## Work item
Output everything in the data exactly, leaving the pictures out.

## Excerpted data
•••••

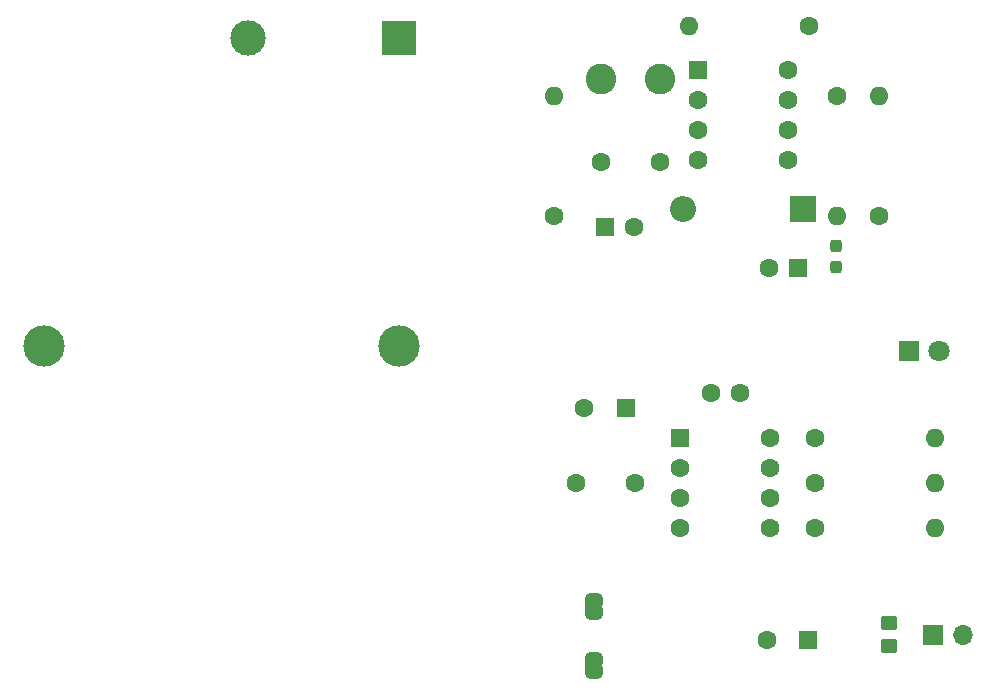
<source format=gbr>
%TF.GenerationSoftware,KiCad,Pcbnew,9.0.0*%
%TF.CreationDate,2025-03-06T18:24:39+01:00*%
%TF.ProjectId,GettingToBlinky,47657474-696e-4675-946f-426c696e6b79,rev?*%
%TF.SameCoordinates,Original*%
%TF.FileFunction,Soldermask,Top*%
%TF.FilePolarity,Negative*%
%FSLAX46Y46*%
G04 Gerber Fmt 4.6, Leading zero omitted, Abs format (unit mm)*
G04 Created by KiCad (PCBNEW 9.0.0) date 2025-03-06 18:24:39*
%MOMM*%
%LPD*%
G01*
G04 APERTURE LIST*
G04 Aperture macros list*
%AMRoundRect*
0 Rectangle with rounded corners*
0 $1 Rounding radius*
0 $2 $3 $4 $5 $6 $7 $8 $9 X,Y pos of 4 corners*
0 Add a 4 corners polygon primitive as box body*
4,1,4,$2,$3,$4,$5,$6,$7,$8,$9,$2,$3,0*
0 Add four circle primitives for the rounded corners*
1,1,$1+$1,$2,$3*
1,1,$1+$1,$4,$5*
1,1,$1+$1,$6,$7*
1,1,$1+$1,$8,$9*
0 Add four rect primitives between the rounded corners*
20,1,$1+$1,$2,$3,$4,$5,0*
20,1,$1+$1,$4,$5,$6,$7,0*
20,1,$1+$1,$6,$7,$8,$9,0*
20,1,$1+$1,$8,$9,$2,$3,0*%
%AMFreePoly0*
4,1,23,0.500000,-0.750000,0.000000,-0.750000,0.000000,-0.745722,-0.065263,-0.745722,-0.191342,-0.711940,-0.304381,-0.646677,-0.396677,-0.554381,-0.461940,-0.441342,-0.495722,-0.315263,-0.495722,-0.250000,-0.500000,-0.250000,-0.500000,0.250000,-0.495722,0.250000,-0.495722,0.315263,-0.461940,0.441342,-0.396677,0.554381,-0.304381,0.646677,-0.191342,0.711940,-0.065263,0.745722,0.000000,0.745722,
0.000000,0.750000,0.500000,0.750000,0.500000,-0.750000,0.500000,-0.750000,$1*%
%AMFreePoly1*
4,1,23,0.000000,0.745722,0.065263,0.745722,0.191342,0.711940,0.304381,0.646677,0.396677,0.554381,0.461940,0.441342,0.495722,0.315263,0.495722,0.250000,0.500000,0.250000,0.500000,-0.250000,0.495722,-0.250000,0.495722,-0.315263,0.461940,-0.441342,0.396677,-0.554381,0.304381,-0.646677,0.191342,-0.711940,0.065263,-0.745722,0.000000,-0.745722,0.000000,-0.750000,-0.500000,-0.750000,
-0.500000,0.750000,0.000000,0.750000,0.000000,0.745722,0.000000,0.745722,$1*%
G04 Aperture macros list end*
%ADD10C,2.600000*%
%ADD11R,1.600000X1.600000*%
%ADD12C,1.600000*%
%ADD13FreePoly0,90.000000*%
%ADD14FreePoly1,90.000000*%
%ADD15O,1.600000X1.600000*%
%ADD16R,1.700000X1.700000*%
%ADD17O,1.700000X1.700000*%
%ADD18C,3.500000*%
%ADD19R,3.000000X3.000000*%
%ADD20C,3.000000*%
%ADD21RoundRect,0.250000X-0.550000X-0.550000X0.550000X-0.550000X0.550000X0.550000X-0.550000X0.550000X0*%
%ADD22RoundRect,0.250000X-0.450000X0.350000X-0.450000X-0.350000X0.450000X-0.350000X0.450000X0.350000X0*%
%ADD23R,2.200000X2.200000*%
%ADD24O,2.200000X2.200000*%
%ADD25R,1.800000X1.800000*%
%ADD26C,1.800000*%
%ADD27RoundRect,0.237500X0.237500X-0.300000X0.237500X0.300000X-0.237500X0.300000X-0.237500X-0.300000X0*%
G04 APERTURE END LIST*
%TO.C,JP2*%
G36*
X139250000Y-138800000D02*
G01*
X140750000Y-138800000D01*
X140750000Y-138500000D01*
X139250000Y-138500000D01*
X139250000Y-138800000D01*
G37*
%TO.C,JP1*%
G36*
X139250000Y-133800000D02*
G01*
X140750000Y-133800000D01*
X140750000Y-133500000D01*
X139250000Y-133500000D01*
X139250000Y-133800000D01*
G37*
%TD*%
D10*
%TO.C,L1*%
X140637500Y-89000000D03*
X145637500Y-89000000D03*
%TD*%
D11*
%TO.C,C7*%
X158152651Y-136500000D03*
D12*
X154652651Y-136500000D03*
%TD*%
D13*
%TO.C,JP2*%
X140000000Y-139300000D03*
D14*
X140000000Y-138000000D03*
%TD*%
D12*
%TO.C,Rsc1*%
X136637500Y-100580000D03*
D15*
X136637500Y-90420000D03*
%TD*%
D16*
%TO.C,J1*%
X168725000Y-136000000D03*
D17*
X171265000Y-136000000D03*
%TD*%
D11*
%TO.C,C2*%
X157319880Y-105000000D03*
D12*
X154819880Y-105000000D03*
%TD*%
D18*
%TO.C,BT1*%
X123500000Y-111570000D03*
X93500000Y-111570000D03*
D19*
X123500000Y-85500000D03*
D20*
X110700000Y-85500000D03*
%TD*%
D12*
%TO.C,C5*%
X138470000Y-123190000D03*
X143470000Y-123190000D03*
%TD*%
%TO.C,R5*%
X158750000Y-123190000D03*
D15*
X168910000Y-123190000D03*
%TD*%
D21*
%TO.C,U2*%
X147325000Y-119380000D03*
D12*
X147325000Y-121920000D03*
X147325000Y-124460000D03*
X147325000Y-127000000D03*
X154945000Y-127000000D03*
X154945000Y-124460000D03*
X154945000Y-121920000D03*
X154945000Y-119380000D03*
%TD*%
%TO.C,R1*%
X158217500Y-84500000D03*
D15*
X148057500Y-84500000D03*
%TD*%
D11*
%TO.C,C4*%
X142720000Y-116840000D03*
D12*
X139220000Y-116840000D03*
%TD*%
%TO.C,R2*%
X160637500Y-90420000D03*
D15*
X160637500Y-100580000D03*
%TD*%
D11*
%TO.C,C1*%
X140955121Y-101500000D03*
D12*
X143455121Y-101500000D03*
%TD*%
D13*
%TO.C,JP1*%
X140000000Y-134300000D03*
D14*
X140000000Y-133000000D03*
%TD*%
D21*
%TO.C,U1*%
X148855000Y-88190000D03*
D12*
X148855000Y-90730000D03*
X148855000Y-93270000D03*
X148855000Y-95810000D03*
X156475000Y-95810000D03*
X156475000Y-93270000D03*
X156475000Y-90730000D03*
X156475000Y-88190000D03*
%TD*%
%TO.C,R4*%
X158750000Y-119380000D03*
D15*
X168910000Y-119380000D03*
%TD*%
D22*
%TO.C,R7*%
X165000000Y-135000000D03*
X165000000Y-137000000D03*
%TD*%
D12*
%TO.C,C6*%
X152400000Y-115570000D03*
X149900000Y-115570000D03*
%TD*%
%TO.C,Ct1*%
X145637500Y-96000000D03*
X140637500Y-96000000D03*
%TD*%
%TO.C,R3*%
X164137500Y-100580000D03*
D15*
X164137500Y-90420000D03*
%TD*%
D23*
%TO.C,D1*%
X157717500Y-100000000D03*
D24*
X147557500Y-100000000D03*
%TD*%
D25*
%TO.C,D2*%
X166725000Y-112000000D03*
D26*
X169265000Y-112000000D03*
%TD*%
D12*
%TO.C,R6*%
X158750000Y-127000000D03*
D15*
X168910000Y-127000000D03*
%TD*%
D27*
%TO.C,C3*%
X160500000Y-104862500D03*
X160500000Y-103137500D03*
%TD*%
M02*

</source>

•••••

## Task result
<source format=gbr>
%TF.GenerationSoftware,KiCad,Pcbnew,9.0.0*%
%TF.CreationDate,2025-03-06T18:24:39+01:00*%
%TF.ProjectId,GettingToBlinky,47657474-696e-4675-946f-426c696e6b79,rev?*%
%TF.SameCoordinates,Original*%
%TF.FileFunction,Soldermask,Top*%
%TF.FilePolarity,Negative*%
%FSLAX46Y46*%
G04 Gerber Fmt 4.6, Leading zero omitted, Abs format (unit mm)*
G04 Created by KiCad (PCBNEW 9.0.0) date 2025-03-06 18:24:39*
%MOMM*%
%LPD*%
G01*
G04 APERTURE LIST*
G04 Aperture macros list*
%AMRoundRect*
0 Rectangle with rounded corners*
0 $1 Rounding radius*
0 $2 $3 $4 $5 $6 $7 $8 $9 X,Y pos of 4 corners*
0 Add a 4 corners polygon primitive as box body*
4,1,4,$2,$3,$4,$5,$6,$7,$8,$9,$2,$3,0*
0 Add four circle primitives for the rounded corners*
1,1,$1+$1,$2,$3*
1,1,$1+$1,$4,$5*
1,1,$1+$1,$6,$7*
1,1,$1+$1,$8,$9*
0 Add four rect primitives between the rounded corners*
20,1,$1+$1,$2,$3,$4,$5,0*
20,1,$1+$1,$4,$5,$6,$7,0*
20,1,$1+$1,$6,$7,$8,$9,0*
20,1,$1+$1,$8,$9,$2,$3,0*%
%AMFreePoly0*
4,1,23,0.500000,-0.750000,0.000000,-0.750000,0.000000,-0.745722,-0.065263,-0.745722,-0.191342,-0.711940,-0.304381,-0.646677,-0.396677,-0.554381,-0.461940,-0.441342,-0.495722,-0.315263,-0.495722,-0.250000,-0.500000,-0.250000,-0.500000,0.250000,-0.495722,0.250000,-0.495722,0.315263,-0.461940,0.441342,-0.396677,0.554381,-0.304381,0.646677,-0.191342,0.711940,-0.065263,0.745722,0.000000,0.745722,
0.000000,0.750000,0.500000,0.750000,0.500000,-0.750000,0.500000,-0.750000,$1*%
%AMFreePoly1*
4,1,23,0.000000,0.745722,0.065263,0.745722,0.191342,0.711940,0.304381,0.646677,0.396677,0.554381,0.461940,0.441342,0.495722,0.315263,0.495722,0.250000,0.500000,0.250000,0.500000,-0.250000,0.495722,-0.250000,0.495722,-0.315263,0.461940,-0.441342,0.396677,-0.554381,0.304381,-0.646677,0.191342,-0.711940,0.065263,-0.745722,0.000000,-0.745722,0.000000,-0.750000,-0.500000,-0.750000,
-0.500000,0.750000,0.000000,0.750000,0.000000,0.745722,0.000000,0.745722,$1*%
G04 Aperture macros list end*
%ADD10C,2.600000*%
%ADD11R,1.600000X1.600000*%
%ADD12C,1.600000*%
%ADD13FreePoly0,90.000000*%
%ADD14FreePoly1,90.000000*%
%ADD15O,1.600000X1.600000*%
%ADD16R,1.700000X1.700000*%
%ADD17O,1.700000X1.700000*%
%ADD18C,3.500000*%
%ADD19R,3.000000X3.000000*%
%ADD20C,3.000000*%
%ADD21RoundRect,0.250000X-0.550000X-0.550000X0.550000X-0.550000X0.550000X0.550000X-0.550000X0.550000X0*%
%ADD22RoundRect,0.250000X-0.450000X0.350000X-0.450000X-0.350000X0.450000X-0.350000X0.450000X0.350000X0*%
%ADD23R,2.200000X2.200000*%
%ADD24O,2.200000X2.200000*%
%ADD25R,1.800000X1.800000*%
%ADD26C,1.800000*%
%ADD27RoundRect,0.237500X0.237500X-0.300000X0.237500X0.300000X-0.237500X0.300000X-0.237500X-0.300000X0*%
G04 APERTURE END LIST*
%TO.C,JP2*%
G36*
X139250000Y-138800000D02*
G01*
X140750000Y-138800000D01*
X140750000Y-138500000D01*
X139250000Y-138500000D01*
X139250000Y-138800000D01*
G37*
%TO.C,JP1*%
G36*
X139250000Y-133800000D02*
G01*
X140750000Y-133800000D01*
X140750000Y-133500000D01*
X139250000Y-133500000D01*
X139250000Y-133800000D01*
G37*
%TD*%
D10*
%TO.C,L1*%
X140637500Y-89000000D03*
X145637500Y-89000000D03*
%TD*%
D11*
%TO.C,C7*%
X158152651Y-136500000D03*
D12*
X154652651Y-136500000D03*
%TD*%
D13*
%TO.C,JP2*%
X140000000Y-139300000D03*
D14*
X140000000Y-138000000D03*
%TD*%
D12*
%TO.C,Rsc1*%
X136637500Y-100580000D03*
D15*
X136637500Y-90420000D03*
%TD*%
D16*
%TO.C,J1*%
X168725000Y-136000000D03*
D17*
X171265000Y-136000000D03*
%TD*%
D11*
%TO.C,C2*%
X157319880Y-105000000D03*
D12*
X154819880Y-105000000D03*
%TD*%
D18*
%TO.C,BT1*%
X123500000Y-111570000D03*
X93500000Y-111570000D03*
D19*
X123500000Y-85500000D03*
D20*
X110700000Y-85500000D03*
%TD*%
D12*
%TO.C,C5*%
X138470000Y-123190000D03*
X143470000Y-123190000D03*
%TD*%
%TO.C,R5*%
X158750000Y-123190000D03*
D15*
X168910000Y-123190000D03*
%TD*%
D21*
%TO.C,U2*%
X147325000Y-119380000D03*
D12*
X147325000Y-121920000D03*
X147325000Y-124460000D03*
X147325000Y-127000000D03*
X154945000Y-127000000D03*
X154945000Y-124460000D03*
X154945000Y-121920000D03*
X154945000Y-119380000D03*
%TD*%
%TO.C,R1*%
X158217500Y-84500000D03*
D15*
X148057500Y-84500000D03*
%TD*%
D11*
%TO.C,C4*%
X142720000Y-116840000D03*
D12*
X139220000Y-116840000D03*
%TD*%
%TO.C,R2*%
X160637500Y-90420000D03*
D15*
X160637500Y-100580000D03*
%TD*%
D11*
%TO.C,C1*%
X140955121Y-101500000D03*
D12*
X143455121Y-101500000D03*
%TD*%
D13*
%TO.C,JP1*%
X140000000Y-134300000D03*
D14*
X140000000Y-133000000D03*
%TD*%
D21*
%TO.C,U1*%
X148855000Y-88190000D03*
D12*
X148855000Y-90730000D03*
X148855000Y-93270000D03*
X148855000Y-95810000D03*
X156475000Y-95810000D03*
X156475000Y-93270000D03*
X156475000Y-90730000D03*
X156475000Y-88190000D03*
%TD*%
%TO.C,R4*%
X158750000Y-119380000D03*
D15*
X168910000Y-119380000D03*
%TD*%
D22*
%TO.C,R7*%
X165000000Y-135000000D03*
X165000000Y-137000000D03*
%TD*%
D12*
%TO.C,C6*%
X152400000Y-115570000D03*
X149900000Y-115570000D03*
%TD*%
%TO.C,Ct1*%
X145637500Y-96000000D03*
X140637500Y-96000000D03*
%TD*%
%TO.C,R3*%
X164137500Y-100580000D03*
D15*
X164137500Y-90420000D03*
%TD*%
D23*
%TO.C,D1*%
X157717500Y-100000000D03*
D24*
X147557500Y-100000000D03*
%TD*%
D25*
%TO.C,D2*%
X166725000Y-112000000D03*
D26*
X169265000Y-112000000D03*
%TD*%
D12*
%TO.C,R6*%
X158750000Y-127000000D03*
D15*
X168910000Y-127000000D03*
%TD*%
D27*
%TO.C,C3*%
X160500000Y-104862500D03*
X160500000Y-103137500D03*
%TD*%
M02*

</source>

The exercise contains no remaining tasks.